To The New York Times, Salaam said,
I knew how big [this series would be]. And I knew how small [our story had] become. I say that because when we were found innocent, there was no tsunami of media that followed in the way that tsunami came out within the first few weeks when they thought we were guilty. The criminal justice system says that you’re innocent until proven guilty. But if you’re black or brown, you are guilty and have to prove yourself innocent. And I think that is the difference, that two Americas that is often talked about. There are so many components that let you down.

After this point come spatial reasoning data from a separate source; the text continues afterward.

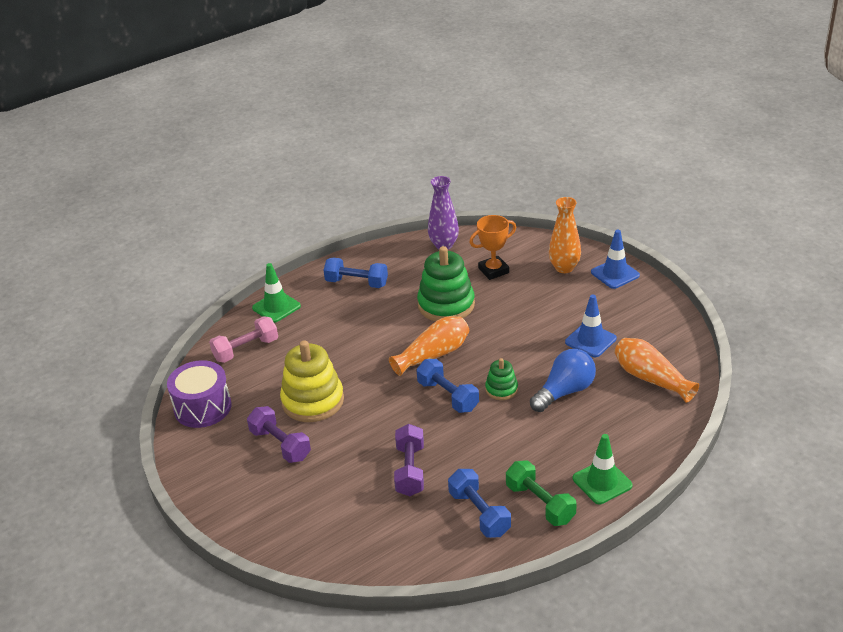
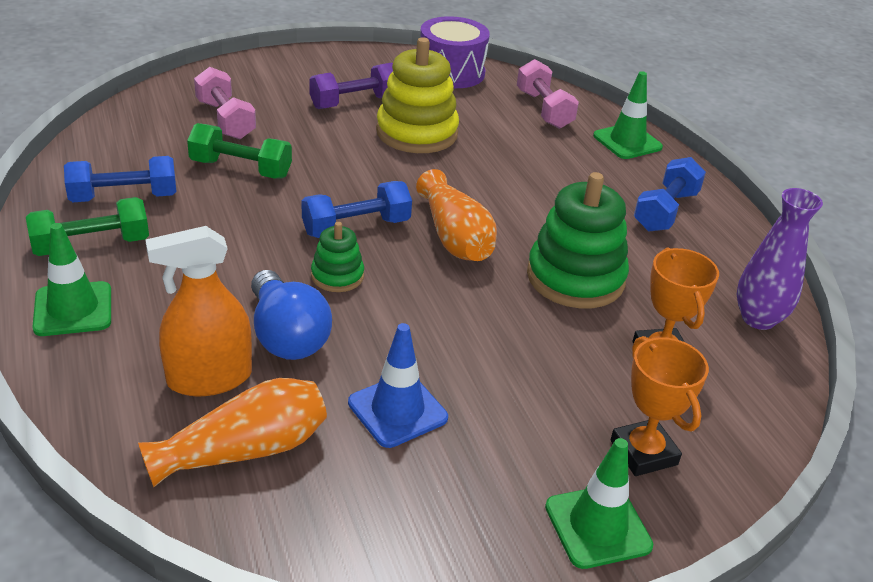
camera: 100 degrees right, 0 degrees up
purple dumbbell [394,424,424,496] -> green dumbbell [187,123,292,179]
orange vase [549,197,581,273] -> orange trophy [611,336,709,476]
blue traffic cone [591,230,640,289] -> green traffic cone [545,438,653,569]
none -> orange spray bottle [145,226,252,396]
none -> pink dumbbell [194,67,256,139]

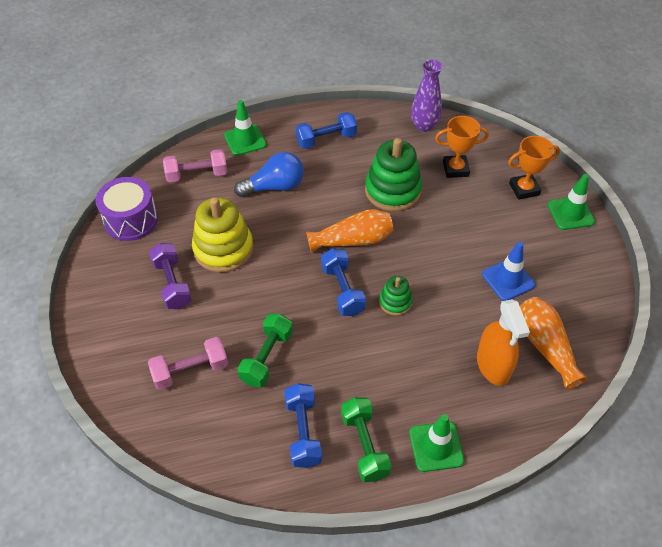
camera: 80 degrees left, 15 degrees up
blue light bulb [251,270,332,360] -> blue light bulb moved to [234,152,304,197]
blue dumbbell [634,157,706,232] -> blue dumbbell turned 60 degrees counterclockwise [296,112,357,149]

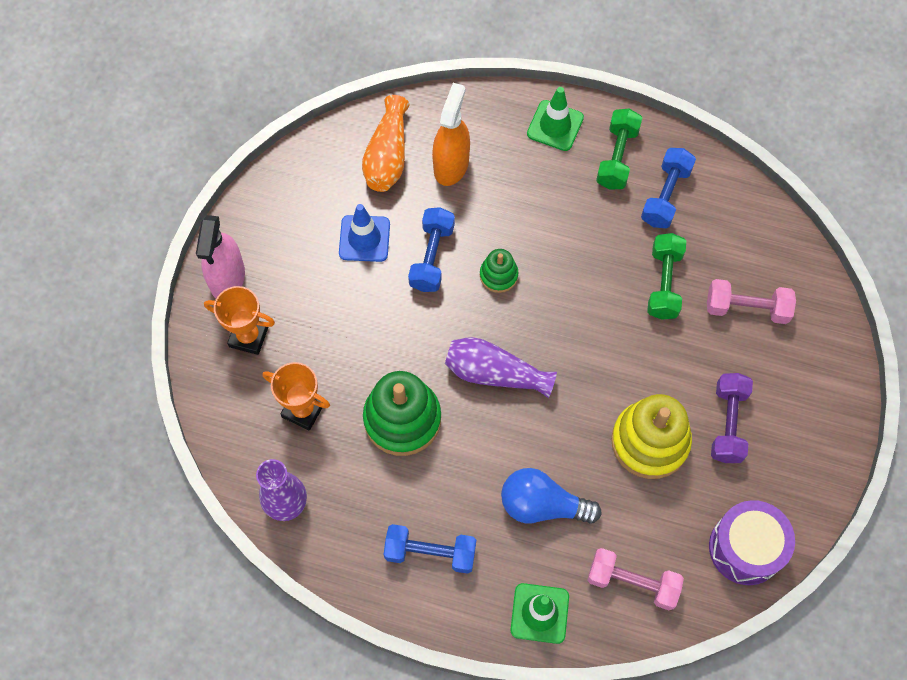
camera: 150 degrees left, 15 degrees up
green dumbbell [238,314,293,387] -> green dumbbell turned 45 degrees counterclockwise [647,233,686,320]
orange vase [306,209,394,253] -> purple vase [445,337,557,398]
blue dumbbell [321,248,366,316] -> blue dumbbell moved to [408,207,455,292]
green traffic cone [547,174,595,230] -> pink spray bottle [196,215,245,298]

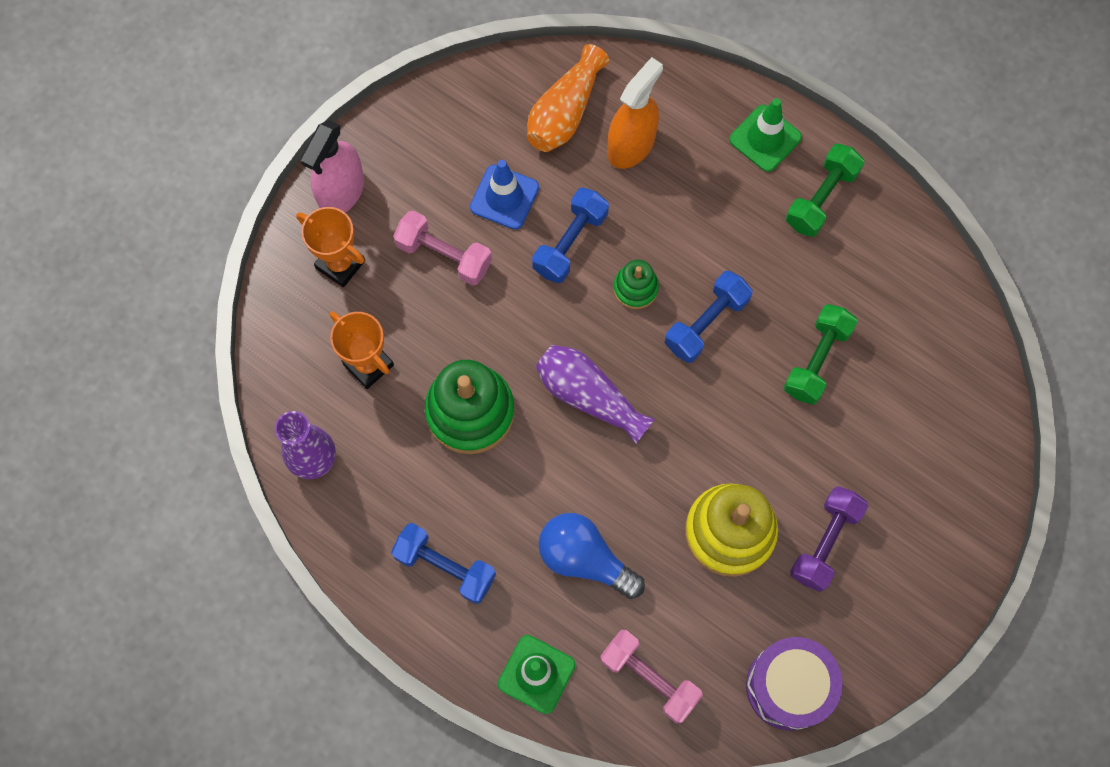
camera: 20 degrees right, 5 degrees up
blue dumbbell [641,148,696,228] -> blue dumbbell moved to [665,271,753,363]
pink dumbbell [707,279,796,324] -> pink dumbbell moved to [393,211,492,286]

Salaam has also become an outspoken critic of Donald Trump, whose condemnation of the Central Park Five continued into 2016, during his presidential campaign. In an interview with Jacobin in 2016, Salaam said,
“…the worst part about it is that there’s an infallibility to a person like Donald Trump — you know what I’m saying? He had to apologize about these comments that he made about those young ladies, but he was sixty years old at the time!
It’s not like he was feeling his way through life and trying to understand things. He’s a grown man, and this is the fiber in the fabric of who he is. And then he tries to chalk it up as “just locker-room banter.” But most people who hang out in the locker rooms don’t talk like that. They don’t talk about sexually assaulting women and thinking that it’s okay, you know? That’s a very, very sick way to be.
Salaam also acknowledged the silver lining of his trauma: he now has a platform to speak out against injustice. He said to the magazine, “[That realization] It was tremendous. It still is tremendous. Whenever I look at the injustices going on around the country, I am happy that sometimes people re-tweet what I say — that’s a powerful thing.”